Du côté d’un autre allié, Modeste Bahati, c’est d’ailleurs un calme suspect après avoir été privé d’être chef de corps dans les institutions les plus en vue, notamment l’Assemblée nationale, devancé par Vital Kamerhe à l’issue des primaires internes dans l’Union sacrée. Depuis, le chef de l’AFDC-A observe médusé le cours de partage des postes sans plus rien réclamer, une attitude qui dénote d’une frustration. L’homme pourrait sauter sur la première occasion de créer un grand schisme pour s’opposer à Félix Tshisekedi. A côté de Bemba et Bahati, il y a d’autres faucons du régime Kabila passés maitre dans le retournement des positions politiques. Parmi eux, il y a Julien Paluku qui observe avec attention l’évolution de la question du M23 dans son Nord-Kivu natal. Ce dernier a d’ailleurs démontré par le passé sa capacité à collaborer avec les rebelles notamment ceux du CNDP de l’époque, dans un cadre des accords bien sûr.

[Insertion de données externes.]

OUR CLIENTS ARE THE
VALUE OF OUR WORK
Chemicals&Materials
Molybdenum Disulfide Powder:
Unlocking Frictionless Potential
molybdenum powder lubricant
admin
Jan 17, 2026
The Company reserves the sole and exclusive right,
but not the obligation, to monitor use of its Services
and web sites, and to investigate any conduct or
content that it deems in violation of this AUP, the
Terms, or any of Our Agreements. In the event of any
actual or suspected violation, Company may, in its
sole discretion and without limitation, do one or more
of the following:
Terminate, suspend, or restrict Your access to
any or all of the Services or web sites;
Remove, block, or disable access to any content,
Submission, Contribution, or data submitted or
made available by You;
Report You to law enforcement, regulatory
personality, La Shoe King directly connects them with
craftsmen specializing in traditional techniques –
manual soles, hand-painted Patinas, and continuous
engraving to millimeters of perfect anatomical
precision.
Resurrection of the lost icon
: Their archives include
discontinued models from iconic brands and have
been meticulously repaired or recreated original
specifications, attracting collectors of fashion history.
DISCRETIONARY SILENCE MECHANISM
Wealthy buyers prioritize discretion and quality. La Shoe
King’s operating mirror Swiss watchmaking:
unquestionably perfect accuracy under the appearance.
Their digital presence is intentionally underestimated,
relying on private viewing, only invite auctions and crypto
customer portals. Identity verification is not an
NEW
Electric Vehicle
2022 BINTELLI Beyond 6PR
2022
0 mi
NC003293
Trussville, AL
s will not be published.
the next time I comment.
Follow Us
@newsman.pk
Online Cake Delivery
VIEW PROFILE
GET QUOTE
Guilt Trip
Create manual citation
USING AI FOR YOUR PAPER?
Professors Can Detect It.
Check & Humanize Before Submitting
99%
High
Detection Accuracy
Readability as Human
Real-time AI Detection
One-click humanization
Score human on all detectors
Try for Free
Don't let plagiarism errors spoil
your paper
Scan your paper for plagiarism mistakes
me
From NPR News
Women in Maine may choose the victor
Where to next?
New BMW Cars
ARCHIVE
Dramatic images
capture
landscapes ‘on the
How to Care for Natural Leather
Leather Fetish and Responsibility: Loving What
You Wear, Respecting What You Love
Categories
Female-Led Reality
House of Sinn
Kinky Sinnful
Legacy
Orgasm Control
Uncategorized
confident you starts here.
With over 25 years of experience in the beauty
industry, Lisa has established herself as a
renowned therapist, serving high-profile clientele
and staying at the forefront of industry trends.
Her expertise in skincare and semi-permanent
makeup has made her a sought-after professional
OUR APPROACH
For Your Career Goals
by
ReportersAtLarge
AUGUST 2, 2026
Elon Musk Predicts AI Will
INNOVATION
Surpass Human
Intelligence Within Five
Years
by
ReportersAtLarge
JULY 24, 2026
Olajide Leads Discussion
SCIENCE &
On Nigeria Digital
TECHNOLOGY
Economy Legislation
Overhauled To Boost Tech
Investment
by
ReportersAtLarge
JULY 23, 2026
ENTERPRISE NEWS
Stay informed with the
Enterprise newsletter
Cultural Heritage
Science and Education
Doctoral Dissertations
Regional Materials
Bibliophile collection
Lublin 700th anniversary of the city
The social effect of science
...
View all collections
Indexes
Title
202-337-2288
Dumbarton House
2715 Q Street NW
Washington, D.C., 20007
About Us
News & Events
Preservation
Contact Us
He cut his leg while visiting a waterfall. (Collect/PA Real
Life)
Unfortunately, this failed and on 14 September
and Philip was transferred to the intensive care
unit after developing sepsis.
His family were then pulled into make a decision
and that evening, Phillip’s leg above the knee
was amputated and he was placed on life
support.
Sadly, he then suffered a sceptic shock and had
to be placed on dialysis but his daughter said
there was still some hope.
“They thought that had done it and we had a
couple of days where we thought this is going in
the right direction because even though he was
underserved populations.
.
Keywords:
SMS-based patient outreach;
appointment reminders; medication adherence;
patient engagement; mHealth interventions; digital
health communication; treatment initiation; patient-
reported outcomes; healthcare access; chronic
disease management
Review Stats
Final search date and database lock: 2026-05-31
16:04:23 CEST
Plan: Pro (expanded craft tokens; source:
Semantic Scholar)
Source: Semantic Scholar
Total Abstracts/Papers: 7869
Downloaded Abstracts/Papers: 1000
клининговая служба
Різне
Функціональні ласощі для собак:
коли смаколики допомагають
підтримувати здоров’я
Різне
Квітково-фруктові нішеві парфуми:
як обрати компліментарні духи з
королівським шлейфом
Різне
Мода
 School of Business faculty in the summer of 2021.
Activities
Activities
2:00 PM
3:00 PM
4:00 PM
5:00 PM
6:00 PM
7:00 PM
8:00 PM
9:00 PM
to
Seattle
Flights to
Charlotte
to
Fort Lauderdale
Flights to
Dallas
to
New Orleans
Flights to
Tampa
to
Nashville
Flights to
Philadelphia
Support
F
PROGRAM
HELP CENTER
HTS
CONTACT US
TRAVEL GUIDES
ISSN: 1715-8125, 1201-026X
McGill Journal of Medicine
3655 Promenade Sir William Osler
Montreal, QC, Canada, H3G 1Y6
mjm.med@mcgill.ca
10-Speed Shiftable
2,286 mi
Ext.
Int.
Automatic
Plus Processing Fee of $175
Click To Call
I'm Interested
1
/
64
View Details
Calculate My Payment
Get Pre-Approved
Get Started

Si Tshisekedi laisse pourrir la situation au sein de son parti politique, cela pourrait créer un effet d’entrainement avec les frustrations de la majorité au pouvoir et renforcer l’ingouvernabilité. Surtout qu’avec une majorité actuellement compacte, le chef de l’Etat peine à trouver une formule militaire pour défaire le Rwanda et sa rébellion du M23 encore à maitriser l’envolée du taux des changes qui ronge chaque jour davantage le pouvoir d’achat des pauvres citoyens congolais.